4) Perform an Internal Audit of Your LinkedIn Network
To be productive on LinkedIn, you must efficiently process a great deal of information. Attempting to manage the immense network you have assembled will put you under undue stress. Understanding the strength and variety of your professional relationships predicates judicious and (mutually) beneficial social networking. Undoubtedly, there are people who no longer justify inclusion in your LinkedIn network, regardless of whether you sent or accepted the connection request. Over time, people lose their professional relevance or, worse, fall out of favor with us. It happens. You may feel it is time to do a profile-by-profile review of your direct connections. Isolate those who you wish to maintain, message them privately (perhaps reintroducing yourself or reacquainting them with your service offerings), and schedule a discovery conversation. Pay special attention to those who have endorsed or recommended you. They did so for a reason. Remove unwanted connections, if warranted. (They receive no notification of this event.) Pruning your directory will keep important connections in front of you and establish new personal guidelines for growing your LinkedIn network.
5) Take What LinkedIn Gives You
LinkedIn is constantly shuffling the deck with its features and functions. You may become frustrated when you finally learn how to do something on the site and then it is either modified or discontinued.
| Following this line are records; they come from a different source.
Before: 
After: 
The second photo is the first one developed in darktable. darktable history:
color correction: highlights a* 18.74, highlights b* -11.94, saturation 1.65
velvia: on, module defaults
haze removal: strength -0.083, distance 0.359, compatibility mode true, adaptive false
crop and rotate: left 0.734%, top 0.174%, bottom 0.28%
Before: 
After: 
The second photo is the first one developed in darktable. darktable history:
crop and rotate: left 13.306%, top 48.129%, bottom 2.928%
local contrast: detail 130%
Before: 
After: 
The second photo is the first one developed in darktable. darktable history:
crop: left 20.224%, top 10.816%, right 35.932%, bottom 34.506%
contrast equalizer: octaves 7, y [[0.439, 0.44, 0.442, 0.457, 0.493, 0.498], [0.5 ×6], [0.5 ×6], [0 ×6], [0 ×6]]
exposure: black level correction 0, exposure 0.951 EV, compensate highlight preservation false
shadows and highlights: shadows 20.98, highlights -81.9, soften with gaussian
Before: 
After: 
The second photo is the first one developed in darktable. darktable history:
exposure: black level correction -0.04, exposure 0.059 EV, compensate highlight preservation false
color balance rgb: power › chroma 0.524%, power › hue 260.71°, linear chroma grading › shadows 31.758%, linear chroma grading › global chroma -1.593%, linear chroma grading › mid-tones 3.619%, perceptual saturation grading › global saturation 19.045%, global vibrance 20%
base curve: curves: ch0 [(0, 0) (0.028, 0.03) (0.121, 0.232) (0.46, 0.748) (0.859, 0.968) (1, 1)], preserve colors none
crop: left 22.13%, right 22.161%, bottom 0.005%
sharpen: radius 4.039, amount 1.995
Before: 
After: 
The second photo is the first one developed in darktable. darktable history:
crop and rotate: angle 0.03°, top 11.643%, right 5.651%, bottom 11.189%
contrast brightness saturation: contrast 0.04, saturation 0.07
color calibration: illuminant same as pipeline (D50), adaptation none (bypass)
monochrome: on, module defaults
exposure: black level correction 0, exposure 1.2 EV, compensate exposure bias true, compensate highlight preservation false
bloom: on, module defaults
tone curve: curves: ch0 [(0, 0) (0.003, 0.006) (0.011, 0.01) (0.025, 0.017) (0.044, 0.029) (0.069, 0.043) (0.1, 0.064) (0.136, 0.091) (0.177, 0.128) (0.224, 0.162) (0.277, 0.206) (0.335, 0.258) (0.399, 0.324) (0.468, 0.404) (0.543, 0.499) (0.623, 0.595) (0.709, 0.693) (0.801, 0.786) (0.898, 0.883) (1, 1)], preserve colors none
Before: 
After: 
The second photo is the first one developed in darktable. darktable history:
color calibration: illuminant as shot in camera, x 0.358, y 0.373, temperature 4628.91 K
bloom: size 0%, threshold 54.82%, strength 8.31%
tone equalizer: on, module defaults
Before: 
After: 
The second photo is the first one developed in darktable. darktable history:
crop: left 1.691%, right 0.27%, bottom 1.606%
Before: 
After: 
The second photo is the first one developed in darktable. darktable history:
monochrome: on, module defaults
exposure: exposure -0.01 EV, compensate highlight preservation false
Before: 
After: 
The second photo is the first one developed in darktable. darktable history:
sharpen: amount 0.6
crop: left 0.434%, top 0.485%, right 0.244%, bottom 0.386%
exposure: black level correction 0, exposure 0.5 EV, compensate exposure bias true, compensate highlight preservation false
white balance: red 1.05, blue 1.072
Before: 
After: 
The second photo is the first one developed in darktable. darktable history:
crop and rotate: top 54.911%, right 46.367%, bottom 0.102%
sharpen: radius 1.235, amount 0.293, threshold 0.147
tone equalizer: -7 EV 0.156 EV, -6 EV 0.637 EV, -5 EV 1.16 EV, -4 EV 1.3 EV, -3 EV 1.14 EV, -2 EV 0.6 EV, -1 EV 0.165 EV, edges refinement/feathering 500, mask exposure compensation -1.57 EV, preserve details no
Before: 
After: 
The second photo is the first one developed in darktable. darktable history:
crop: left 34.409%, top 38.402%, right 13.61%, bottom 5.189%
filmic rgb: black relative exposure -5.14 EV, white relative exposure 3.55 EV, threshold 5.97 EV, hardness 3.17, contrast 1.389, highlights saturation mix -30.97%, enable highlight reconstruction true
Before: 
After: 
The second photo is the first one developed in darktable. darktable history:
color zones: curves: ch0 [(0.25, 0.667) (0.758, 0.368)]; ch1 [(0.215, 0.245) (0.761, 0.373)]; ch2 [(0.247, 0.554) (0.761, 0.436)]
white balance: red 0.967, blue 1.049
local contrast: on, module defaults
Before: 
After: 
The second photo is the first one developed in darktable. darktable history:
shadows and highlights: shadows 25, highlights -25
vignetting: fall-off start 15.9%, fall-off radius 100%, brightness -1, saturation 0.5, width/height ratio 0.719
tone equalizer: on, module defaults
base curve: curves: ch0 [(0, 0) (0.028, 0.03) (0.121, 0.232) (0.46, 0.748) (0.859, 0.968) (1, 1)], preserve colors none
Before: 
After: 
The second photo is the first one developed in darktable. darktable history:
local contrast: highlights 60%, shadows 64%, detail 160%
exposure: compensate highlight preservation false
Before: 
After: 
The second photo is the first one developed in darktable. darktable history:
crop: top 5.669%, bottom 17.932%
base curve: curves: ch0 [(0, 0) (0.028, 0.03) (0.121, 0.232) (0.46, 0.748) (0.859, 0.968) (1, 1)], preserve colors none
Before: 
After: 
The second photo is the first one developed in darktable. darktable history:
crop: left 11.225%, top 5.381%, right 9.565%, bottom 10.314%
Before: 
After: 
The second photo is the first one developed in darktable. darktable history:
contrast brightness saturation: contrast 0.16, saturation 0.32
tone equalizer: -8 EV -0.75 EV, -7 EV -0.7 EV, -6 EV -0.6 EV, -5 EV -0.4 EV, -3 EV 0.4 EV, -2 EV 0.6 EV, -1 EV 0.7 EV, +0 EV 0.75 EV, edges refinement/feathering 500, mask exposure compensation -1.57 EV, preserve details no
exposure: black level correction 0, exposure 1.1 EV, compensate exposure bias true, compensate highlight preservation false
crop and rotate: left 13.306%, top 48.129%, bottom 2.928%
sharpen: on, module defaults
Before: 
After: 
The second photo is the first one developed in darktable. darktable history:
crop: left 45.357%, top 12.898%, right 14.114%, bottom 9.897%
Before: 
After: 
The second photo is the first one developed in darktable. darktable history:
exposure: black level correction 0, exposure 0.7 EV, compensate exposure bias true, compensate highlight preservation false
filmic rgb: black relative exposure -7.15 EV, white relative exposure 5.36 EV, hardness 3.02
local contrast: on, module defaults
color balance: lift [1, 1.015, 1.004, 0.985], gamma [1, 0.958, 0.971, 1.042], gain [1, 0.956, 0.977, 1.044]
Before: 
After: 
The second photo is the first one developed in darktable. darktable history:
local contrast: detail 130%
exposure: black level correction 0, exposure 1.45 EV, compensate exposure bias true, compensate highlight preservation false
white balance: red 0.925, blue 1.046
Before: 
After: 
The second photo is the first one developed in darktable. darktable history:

Several LinkedIn features that were deemed essential, ingrained by users throughout the years, have gone by the wayside. A few, including Polls and LinkedIn Answers, have been usurped by existing platforms; others, such as LinkedIn Signal (a way to search for and follow a specific member's updates) have yet to reemerge. In simple terms, this is LinkedIn's sandbox, and they own all the toys. Focus on those aspects that you can control. Whereas much is being written on how LinkedIn is changing, I write and speak on the responses to these changes. Continuous adaptation is necessary in the face of an ever-changing medium. Take it upon yourself to accept LinkedIn's innovations, as they will give impetus to future next-level strategies.
Success on LinkedIn follows a natural progression. Irrespective of your current level of LinkedIn fluency, there is always room for improvement. Passing from novice to master requires incremental learning, time, and repeated application of knowledge. Each user experience should build on the one preceding it. Even if you have attained mastery of the site, there are always new ways to augment performance.